Si pour les généralistes, l'activité a été réduite d'en moyenne 40%, la chute a été encore plus vertigineuse pour les spécialistes. Le Dr Franck Devulder, président du syndicat Les spécialistes CSMF a enregistré une baisse d'activité de 80% dans son cabinet de groupe de gastro-entérologie qui rassemble 10 mêmes spécialistes au sein d'une clinique de Reims. Rapidement après les premiers jours de confinement, la clinique a mis en place un secteur Covid en multipliant par deux et demi les places en réanimation notamment. "Toutes les spécialités ont contribué à la gestion des patients Covid en fonction de leurs âges et de leurs facteurs de risque. Nous n'avons eu aucune reconnaissance ni rémunération pour ce travail", déplore-t-il.

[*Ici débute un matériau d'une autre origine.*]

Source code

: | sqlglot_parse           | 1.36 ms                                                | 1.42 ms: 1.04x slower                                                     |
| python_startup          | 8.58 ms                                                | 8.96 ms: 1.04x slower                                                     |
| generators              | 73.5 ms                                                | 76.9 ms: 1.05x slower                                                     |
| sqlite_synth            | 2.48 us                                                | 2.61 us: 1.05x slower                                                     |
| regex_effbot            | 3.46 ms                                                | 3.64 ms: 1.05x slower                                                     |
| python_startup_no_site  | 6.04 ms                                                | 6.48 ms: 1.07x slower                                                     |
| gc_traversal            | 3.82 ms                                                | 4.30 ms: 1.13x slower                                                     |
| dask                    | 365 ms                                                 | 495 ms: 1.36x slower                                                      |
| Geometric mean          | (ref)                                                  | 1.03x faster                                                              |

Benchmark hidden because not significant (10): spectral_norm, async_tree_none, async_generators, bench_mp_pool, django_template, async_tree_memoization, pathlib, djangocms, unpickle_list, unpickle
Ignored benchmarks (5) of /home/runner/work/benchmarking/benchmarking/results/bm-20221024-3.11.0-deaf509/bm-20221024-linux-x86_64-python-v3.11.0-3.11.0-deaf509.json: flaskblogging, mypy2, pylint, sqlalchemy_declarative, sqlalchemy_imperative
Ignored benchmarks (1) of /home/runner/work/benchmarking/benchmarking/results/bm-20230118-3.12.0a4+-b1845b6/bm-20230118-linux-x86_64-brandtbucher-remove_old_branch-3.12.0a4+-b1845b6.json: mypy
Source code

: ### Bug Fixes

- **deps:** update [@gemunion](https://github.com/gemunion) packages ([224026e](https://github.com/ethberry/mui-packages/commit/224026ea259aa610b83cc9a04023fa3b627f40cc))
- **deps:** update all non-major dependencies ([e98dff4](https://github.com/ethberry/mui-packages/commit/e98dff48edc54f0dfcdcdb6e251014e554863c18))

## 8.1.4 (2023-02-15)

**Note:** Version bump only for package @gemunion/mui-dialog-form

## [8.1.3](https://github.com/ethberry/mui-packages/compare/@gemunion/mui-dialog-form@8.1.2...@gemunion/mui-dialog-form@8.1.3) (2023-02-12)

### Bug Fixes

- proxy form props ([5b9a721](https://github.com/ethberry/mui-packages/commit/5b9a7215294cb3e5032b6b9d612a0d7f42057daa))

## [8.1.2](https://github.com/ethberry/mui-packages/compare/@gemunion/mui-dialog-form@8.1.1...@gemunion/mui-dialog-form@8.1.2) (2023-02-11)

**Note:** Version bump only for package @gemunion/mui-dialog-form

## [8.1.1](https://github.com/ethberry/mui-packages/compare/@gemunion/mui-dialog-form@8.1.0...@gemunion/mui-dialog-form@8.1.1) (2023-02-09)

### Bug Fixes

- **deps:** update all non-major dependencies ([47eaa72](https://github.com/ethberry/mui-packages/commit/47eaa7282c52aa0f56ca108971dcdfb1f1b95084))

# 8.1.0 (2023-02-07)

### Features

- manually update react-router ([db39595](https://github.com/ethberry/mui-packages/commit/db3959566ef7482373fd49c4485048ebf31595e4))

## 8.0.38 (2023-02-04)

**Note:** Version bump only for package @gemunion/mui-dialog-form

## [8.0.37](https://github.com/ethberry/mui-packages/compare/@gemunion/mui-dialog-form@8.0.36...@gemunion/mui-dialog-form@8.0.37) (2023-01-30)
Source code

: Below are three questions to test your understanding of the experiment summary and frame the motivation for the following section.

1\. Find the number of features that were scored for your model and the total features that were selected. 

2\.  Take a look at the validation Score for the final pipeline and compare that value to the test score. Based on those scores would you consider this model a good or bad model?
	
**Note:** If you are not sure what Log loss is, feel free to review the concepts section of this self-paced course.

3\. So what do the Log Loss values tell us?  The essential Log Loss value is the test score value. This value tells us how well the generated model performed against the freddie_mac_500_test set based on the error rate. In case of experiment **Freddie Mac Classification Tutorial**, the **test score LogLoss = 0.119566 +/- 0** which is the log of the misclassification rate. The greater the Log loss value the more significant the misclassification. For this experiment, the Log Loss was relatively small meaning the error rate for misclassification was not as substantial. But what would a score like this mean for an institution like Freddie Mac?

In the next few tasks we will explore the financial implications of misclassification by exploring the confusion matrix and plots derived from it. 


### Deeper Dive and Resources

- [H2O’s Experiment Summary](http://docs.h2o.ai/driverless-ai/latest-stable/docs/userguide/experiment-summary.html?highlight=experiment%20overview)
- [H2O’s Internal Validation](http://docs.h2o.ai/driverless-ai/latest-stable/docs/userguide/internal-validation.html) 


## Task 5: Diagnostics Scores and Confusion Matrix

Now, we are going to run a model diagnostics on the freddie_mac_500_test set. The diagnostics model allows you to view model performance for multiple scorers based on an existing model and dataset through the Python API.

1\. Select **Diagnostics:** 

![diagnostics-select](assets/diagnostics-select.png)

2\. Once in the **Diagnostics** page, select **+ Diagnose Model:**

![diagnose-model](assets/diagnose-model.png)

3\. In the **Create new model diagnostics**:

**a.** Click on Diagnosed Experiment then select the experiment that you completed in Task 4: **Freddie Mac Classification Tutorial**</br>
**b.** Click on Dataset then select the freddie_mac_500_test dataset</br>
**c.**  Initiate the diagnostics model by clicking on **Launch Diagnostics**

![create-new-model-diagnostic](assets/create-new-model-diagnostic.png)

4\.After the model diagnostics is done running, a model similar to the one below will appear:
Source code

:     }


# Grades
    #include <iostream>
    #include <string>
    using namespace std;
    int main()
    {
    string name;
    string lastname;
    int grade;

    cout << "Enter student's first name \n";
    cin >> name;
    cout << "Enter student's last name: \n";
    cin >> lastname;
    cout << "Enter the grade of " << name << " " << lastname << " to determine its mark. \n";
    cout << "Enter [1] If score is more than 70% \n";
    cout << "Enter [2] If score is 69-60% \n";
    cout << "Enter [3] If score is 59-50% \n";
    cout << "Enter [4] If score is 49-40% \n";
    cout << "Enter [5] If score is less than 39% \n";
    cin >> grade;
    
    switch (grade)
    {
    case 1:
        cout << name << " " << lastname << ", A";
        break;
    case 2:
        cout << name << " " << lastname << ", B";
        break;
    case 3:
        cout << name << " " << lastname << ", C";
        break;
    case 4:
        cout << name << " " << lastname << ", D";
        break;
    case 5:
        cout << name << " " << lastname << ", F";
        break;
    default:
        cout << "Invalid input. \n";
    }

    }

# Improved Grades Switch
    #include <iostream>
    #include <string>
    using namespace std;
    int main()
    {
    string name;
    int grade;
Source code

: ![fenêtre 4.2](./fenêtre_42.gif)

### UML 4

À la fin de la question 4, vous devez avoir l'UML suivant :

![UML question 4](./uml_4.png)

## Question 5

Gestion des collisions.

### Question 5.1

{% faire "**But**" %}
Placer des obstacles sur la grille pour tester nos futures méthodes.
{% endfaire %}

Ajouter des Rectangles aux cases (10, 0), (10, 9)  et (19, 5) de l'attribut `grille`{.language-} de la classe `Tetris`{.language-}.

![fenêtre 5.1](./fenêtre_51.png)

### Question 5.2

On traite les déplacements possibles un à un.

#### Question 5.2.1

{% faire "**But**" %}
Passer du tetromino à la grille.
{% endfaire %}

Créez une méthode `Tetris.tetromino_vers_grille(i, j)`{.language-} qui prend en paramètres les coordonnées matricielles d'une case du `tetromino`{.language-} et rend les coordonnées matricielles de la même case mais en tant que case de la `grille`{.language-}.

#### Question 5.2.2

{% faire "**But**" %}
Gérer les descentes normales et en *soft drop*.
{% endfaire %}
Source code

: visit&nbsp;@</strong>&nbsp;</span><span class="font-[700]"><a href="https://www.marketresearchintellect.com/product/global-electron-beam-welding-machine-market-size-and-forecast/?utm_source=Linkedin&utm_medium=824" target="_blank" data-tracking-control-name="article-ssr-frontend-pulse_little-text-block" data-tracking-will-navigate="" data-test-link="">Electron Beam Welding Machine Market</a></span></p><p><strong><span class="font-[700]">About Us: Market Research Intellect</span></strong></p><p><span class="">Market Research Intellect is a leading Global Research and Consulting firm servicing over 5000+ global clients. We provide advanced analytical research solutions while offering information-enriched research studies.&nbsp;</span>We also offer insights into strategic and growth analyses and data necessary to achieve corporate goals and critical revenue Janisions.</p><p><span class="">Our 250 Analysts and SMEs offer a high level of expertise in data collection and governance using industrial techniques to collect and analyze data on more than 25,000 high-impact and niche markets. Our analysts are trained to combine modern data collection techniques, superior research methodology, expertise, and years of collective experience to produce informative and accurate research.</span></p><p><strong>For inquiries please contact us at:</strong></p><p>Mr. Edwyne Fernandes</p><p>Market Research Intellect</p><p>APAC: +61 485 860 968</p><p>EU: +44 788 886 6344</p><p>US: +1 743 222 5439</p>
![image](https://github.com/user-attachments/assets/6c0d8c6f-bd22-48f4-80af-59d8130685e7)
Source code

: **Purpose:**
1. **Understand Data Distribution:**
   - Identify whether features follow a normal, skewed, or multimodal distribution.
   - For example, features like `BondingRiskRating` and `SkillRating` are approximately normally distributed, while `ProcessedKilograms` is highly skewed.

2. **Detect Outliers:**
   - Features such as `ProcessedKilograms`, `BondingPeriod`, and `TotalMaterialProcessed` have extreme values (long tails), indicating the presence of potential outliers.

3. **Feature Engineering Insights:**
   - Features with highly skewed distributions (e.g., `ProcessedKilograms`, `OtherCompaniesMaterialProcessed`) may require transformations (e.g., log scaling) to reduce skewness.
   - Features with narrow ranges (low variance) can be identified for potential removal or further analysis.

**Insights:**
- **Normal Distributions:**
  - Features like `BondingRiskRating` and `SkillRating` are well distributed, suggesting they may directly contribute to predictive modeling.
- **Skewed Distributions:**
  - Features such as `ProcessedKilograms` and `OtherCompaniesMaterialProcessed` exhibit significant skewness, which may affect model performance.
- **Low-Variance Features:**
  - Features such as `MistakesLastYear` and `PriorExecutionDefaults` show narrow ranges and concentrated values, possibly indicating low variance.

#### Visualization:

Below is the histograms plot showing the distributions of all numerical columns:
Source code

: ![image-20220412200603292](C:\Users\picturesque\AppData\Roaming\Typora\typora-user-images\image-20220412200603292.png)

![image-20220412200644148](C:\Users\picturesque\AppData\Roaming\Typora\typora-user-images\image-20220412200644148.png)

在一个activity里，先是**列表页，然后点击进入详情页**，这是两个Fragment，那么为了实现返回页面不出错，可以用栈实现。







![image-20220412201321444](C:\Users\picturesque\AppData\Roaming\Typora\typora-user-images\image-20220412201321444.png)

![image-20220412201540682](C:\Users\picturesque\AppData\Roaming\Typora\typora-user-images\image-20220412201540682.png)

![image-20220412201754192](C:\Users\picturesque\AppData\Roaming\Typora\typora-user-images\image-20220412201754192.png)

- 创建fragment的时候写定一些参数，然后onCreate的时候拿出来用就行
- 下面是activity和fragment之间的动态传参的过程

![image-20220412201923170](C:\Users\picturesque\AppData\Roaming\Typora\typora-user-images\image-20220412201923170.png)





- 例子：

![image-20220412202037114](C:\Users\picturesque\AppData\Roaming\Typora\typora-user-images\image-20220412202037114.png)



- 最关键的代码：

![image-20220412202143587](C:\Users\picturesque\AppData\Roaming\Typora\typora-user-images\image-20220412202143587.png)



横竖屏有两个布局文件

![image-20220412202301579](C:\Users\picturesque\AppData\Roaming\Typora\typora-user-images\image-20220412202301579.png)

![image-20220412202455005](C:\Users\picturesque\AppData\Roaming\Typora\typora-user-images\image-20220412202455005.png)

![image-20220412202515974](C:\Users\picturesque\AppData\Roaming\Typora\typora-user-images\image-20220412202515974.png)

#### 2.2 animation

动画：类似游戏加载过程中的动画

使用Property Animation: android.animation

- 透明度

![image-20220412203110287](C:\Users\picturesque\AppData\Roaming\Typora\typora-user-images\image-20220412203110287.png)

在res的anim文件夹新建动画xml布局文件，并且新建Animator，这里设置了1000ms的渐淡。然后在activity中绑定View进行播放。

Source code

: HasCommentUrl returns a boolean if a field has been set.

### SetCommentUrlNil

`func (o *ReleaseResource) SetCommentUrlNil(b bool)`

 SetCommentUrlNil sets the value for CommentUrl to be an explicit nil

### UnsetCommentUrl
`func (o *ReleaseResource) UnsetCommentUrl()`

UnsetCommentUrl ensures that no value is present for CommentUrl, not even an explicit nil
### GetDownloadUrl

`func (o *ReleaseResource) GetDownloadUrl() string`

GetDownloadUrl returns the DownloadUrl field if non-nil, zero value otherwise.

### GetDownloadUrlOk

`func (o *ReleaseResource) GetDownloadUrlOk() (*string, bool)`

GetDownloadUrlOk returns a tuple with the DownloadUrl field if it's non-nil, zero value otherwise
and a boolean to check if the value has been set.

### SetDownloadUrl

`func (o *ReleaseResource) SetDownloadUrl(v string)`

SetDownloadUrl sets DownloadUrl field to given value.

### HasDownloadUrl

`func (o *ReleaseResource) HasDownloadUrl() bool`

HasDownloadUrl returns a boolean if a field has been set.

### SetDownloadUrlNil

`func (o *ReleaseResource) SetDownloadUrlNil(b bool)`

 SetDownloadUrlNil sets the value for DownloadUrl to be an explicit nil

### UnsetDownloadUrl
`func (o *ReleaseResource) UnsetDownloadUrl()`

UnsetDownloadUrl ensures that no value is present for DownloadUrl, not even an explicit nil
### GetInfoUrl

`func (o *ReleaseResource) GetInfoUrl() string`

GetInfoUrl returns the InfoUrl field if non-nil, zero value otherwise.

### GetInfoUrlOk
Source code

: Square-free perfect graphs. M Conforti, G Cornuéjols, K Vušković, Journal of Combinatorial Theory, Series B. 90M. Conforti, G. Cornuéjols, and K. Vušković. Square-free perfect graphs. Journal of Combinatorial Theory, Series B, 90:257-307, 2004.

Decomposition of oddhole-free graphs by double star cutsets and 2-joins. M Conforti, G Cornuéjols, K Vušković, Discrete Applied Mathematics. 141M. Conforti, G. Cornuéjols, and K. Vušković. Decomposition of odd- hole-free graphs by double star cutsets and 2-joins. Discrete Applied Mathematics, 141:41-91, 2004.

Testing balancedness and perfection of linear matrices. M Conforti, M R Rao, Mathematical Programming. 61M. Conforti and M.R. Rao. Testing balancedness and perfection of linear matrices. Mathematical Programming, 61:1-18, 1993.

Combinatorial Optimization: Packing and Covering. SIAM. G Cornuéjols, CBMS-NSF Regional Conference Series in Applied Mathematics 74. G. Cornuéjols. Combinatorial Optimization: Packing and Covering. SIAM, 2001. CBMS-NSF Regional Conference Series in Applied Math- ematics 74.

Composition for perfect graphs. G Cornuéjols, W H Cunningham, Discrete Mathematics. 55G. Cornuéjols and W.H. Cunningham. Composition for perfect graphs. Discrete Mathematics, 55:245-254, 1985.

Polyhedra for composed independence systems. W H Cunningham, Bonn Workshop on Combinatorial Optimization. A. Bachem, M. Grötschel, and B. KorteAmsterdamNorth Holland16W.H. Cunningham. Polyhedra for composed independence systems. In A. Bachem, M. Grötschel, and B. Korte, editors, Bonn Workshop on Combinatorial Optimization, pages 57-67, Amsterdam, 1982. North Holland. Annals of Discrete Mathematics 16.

Au-delà de ce manquement gouvernemental, le spécialiste est scandalisé de ne pas pouvoir soigner ses patients comme il le faudrait. Car depuis le 11 mai, l'activité repart à la hausse et les malades reviennent consulter. Mais les praticiens n'ont quasiment pas d'accès au bloc ni au secteur de l'endoscopie digestive. "On ne nous propose que la moitié des capacités d'intervention pendant au moins 4 à 6 semaines. Cela pose un vrai problème de perte de chance. Cela me met dans une colère énorme", s'indigne le gastro-entérologue. "Je n'ai jamais voulu déranger le ministre de la Santé depuis qu'il est en poste mais là je lui ai envoyé un message pour l'avertir de ce qui est en train de se passer. C'est une bombe absolue. Nous sommes aux portes d'un scandale sanitaire sans précédent. Tous les blocs ont été déprogrammés. On est clairement en train d'empêcher de soigner nos patients qui ont besoin de mettre un pied dans un bloc", martèle-t-il. "Dans plusieurs régions, des cadres de santé des ARS sont chargés de valider ou non les interventions", rapporte Franck Devulder.